Selected extract:

╭──

Many of those players were still around, along with new heroes like Mark Lillis, when Town won another promotion, in 1982-83 – cementing their place in history but also in the hearts of the fans.

Then you have the 1969-70 team, the club’s last champions of this division and superbly talented – hard, effective and flamboyant all in the same mix.

In front of Terry Poole, Trevor Cherry and Roy Ellam – who still barely misses watching a home game – were rocks of the defence, full-backs Geoff Hutt and Dennis Clarke uncompromising and then the midfield marauders of Jimmy Nicholson and Jimmy McGill.

Steve Smith, Bobby Hoy, Colin Dobson and Dick Krzywicki provided wide threat and then you had Jimmy Lawson and Frank Worthington up front.

It was a recipe for promotion success and no-one who was at Leeds Road on April 14, 1970, to see that team parading the championship trophy after a 3-1 win against Watford will ever forget it.

Delve back even further into the early 1960s and certainly the 50s, there were other much-loved teams – many featuring a core of locally-produced players and many of those who never moved away from their area after their playing days were over.

Jimmy Glazzard, Vic Metcalfe, Kevin McHale, Don McEvoy, Les Massie and World Cup winner Ray Wilson were among the enduring stars.

It’s impossible to compare elements of each team – how do you rate Booth and Jepson against Worthington and Lawson, or Robins and Fletcher for that matter?

How would Christopher Schindler and Michael Hefele stand up to any of those pairings?

What about Malcolm Brown taking on Chris Lowe, or Tommy Smith belting forward to be confronted by Tommy Cowan?

And maybe some computer wizard could come up with an app to show us Darren Bullock tackling Jonathan Hogg, Aaron Mooy and Co?

It’s a mouthwatering prospect and I’ve only given a flavour of each of those dressing rooms of the past.

But they were all loved, and they all played with the heartbeat of Huddersfield - and so are David Wagner's excellent squad.

╰──

Collected material:
╭──

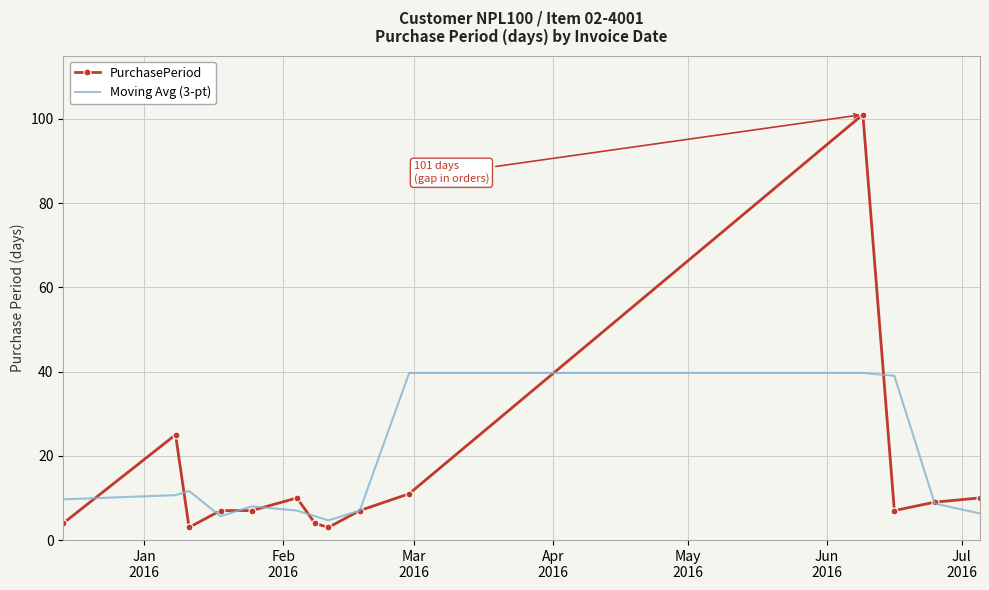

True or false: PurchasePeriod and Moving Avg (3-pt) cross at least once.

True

╰──

Retype the passage on past Huddersfield Town teams from "Many of those players" through "and Jimmy McGill.", keeping every word and punctuation mark unchanged.

Result for this exercise:
Many of those players were still around, along with new heroes like Mark Lillis, when Town won another promotion, in 1982-83 – cementing their place in history but also in the hearts of the fans.

Then you have the 1969-70 team, the club’s last champions of this division and superbly talented – hard, effective and flamboyant all in the same mix.

In front of Terry Poole, Trevor Cherry and Roy Ellam – who still barely misses watching a home game – were rocks of the defence, full-backs Geoff Hutt and Dennis Clarke uncompromising and then the midfield marauders of Jimmy Nicholson and Jimmy McGill.